English professor Lois Ann Abraham gives insight on her book, ‘Circus Girl and Other Stories’


Author and ARC professor Lois Anne Abraham published her book of short stories, “Circus Girl and Other Stories,” this year.

Joseph Daniels and Joseph Daniels

Usually an author would approach a publisher to have their book published, but it was a different story for American River College professor Lois Ann Abraham.

ARC’s house publisher, Ad Lumen Press, published Professor’s Abraham’s collection of short stories, “Circus Girl and Other Stories” this year.

“Ad Lumen Press, which is sort of me and (ARC English professor) Christian Kiefer–he read many of my short stories and he said, ‘Let’s do a collection,’” said Abraham.

“I don’t like the business of writing. It makes me all insecure and weird. That is common amongst writers. It’s hard to be an entrepreneur and a creator at the same time.”

Kiefer said, “She and I shared an office … I knew she was writing short fiction, and she shared with me, and I asked for more, and I finally I just asked her to print it all and I read it all and I thought, ‘This would make a great book’.

“When we started the press here, she was one of the three or four books we were for sure we wanted to do first.”

The titular story, “Circus Girl,” was originally titled “The Use of Circumstance” and was initially a reaction to a short story by William Carlos Williams called “The Use of Force,” which features a doctor who forced a child’s mouth open with a spoon to see if she had diphtheria.

Abraham talked about the evolution of “Circus Girl.”

“The characters didn’t even have names in the first version, it was just ‘he’ and ‘she,’” said Abraham.

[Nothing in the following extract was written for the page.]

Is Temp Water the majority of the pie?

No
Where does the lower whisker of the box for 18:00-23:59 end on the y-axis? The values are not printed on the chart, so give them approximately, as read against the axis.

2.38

“I think she was from the circus for about two sentences, and then we’re doing this collection, and I talked with my sister about it in the hotel in Martinique and realized this had to have much more circus in it, even though I didn’t get the title ‘Circus Girl,’ yet.

“If it’s going to have Calliope in it and the clown thing, it has to be a lot stronger.”

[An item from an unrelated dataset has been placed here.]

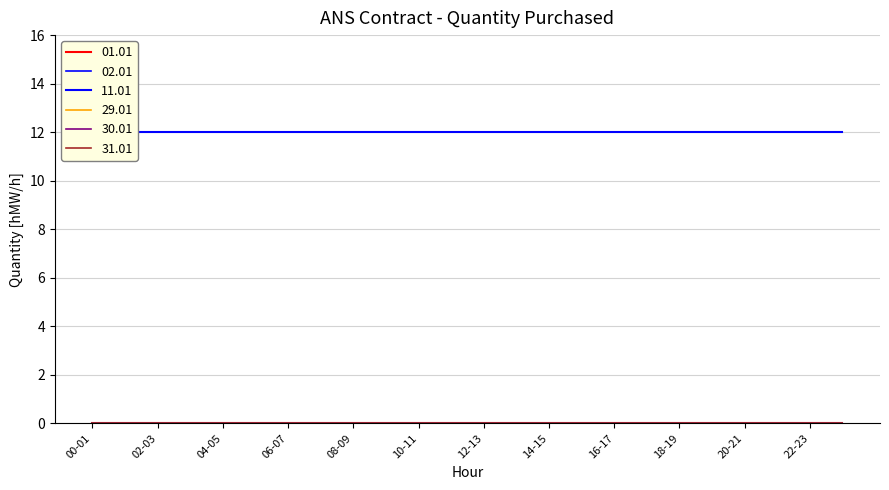

True or false: 02.01 and 11.01 intersect in this chart.

False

Moving from the writing to the actual layout of the book was a process as well, said Abraham.

“The editorial board put together an order in which they thought it should be in. I totally disagreed with it, so we went my way.

“The way I thought about it was, so much of my writing is … about a voice, it’s about a teller of a story. I don’t want the “I” in one story to get confused with another “I” in another story, so some of them are in third person. That’s why it goes from third person to first person to third person.”

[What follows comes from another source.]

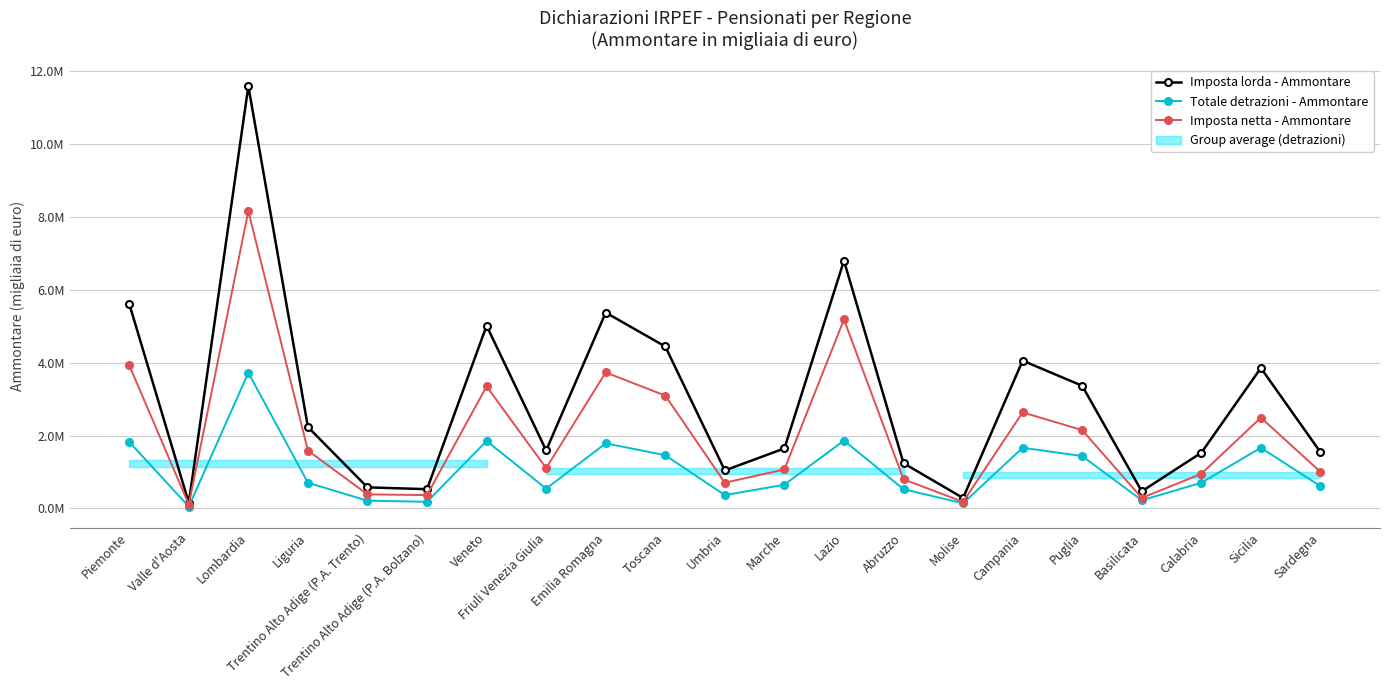

What is the difference between the maximum and minimum values in the Imposta lorda - Ammontare series?

11443367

Tammy Ballard, an acquaintance of Abraham, said she gave a copy of “Circus Girl” to a woman who Ballard felt could use the book.

“I met a young lady who was really angry, a young teenage girl,” said Ballard.

“She was having some problems, and I read (‘Circus Girl’), and thought there are some stories that would be good for her. Clearly she had no one to talk to. She’s been writing and she’s been coming to me once a week now, and she’s letting out. It’s not even about talent, she’s never been opened up to literature and art.”

“I never thought of it as useful in that way,” Abraham said.

Kiefer said, “‘Mi Casa’ was one of the first ones I read, I loved that story. There is not a story in here I just don’t love, really. I started with ‘Circus Girl,’ … there is some sort of immediacy in that story that I think captures the tone and the themes in that book. For me that is the gateway drug to the Lois Anne addiction.”

A story at the end of the book called “The Iris in the Garden” is the fourth chapter from the novel Abraham is currently working on called “Stillscape With Ashes,” about a female painter set in the early 1900s in Martinique.

Abraham has also finished a novel called “Tina Goes to Heaven” that has yet to be published.

“I am still looking an agent for that, a publisher, it’s really miserable business to find an agent,” said Abraham.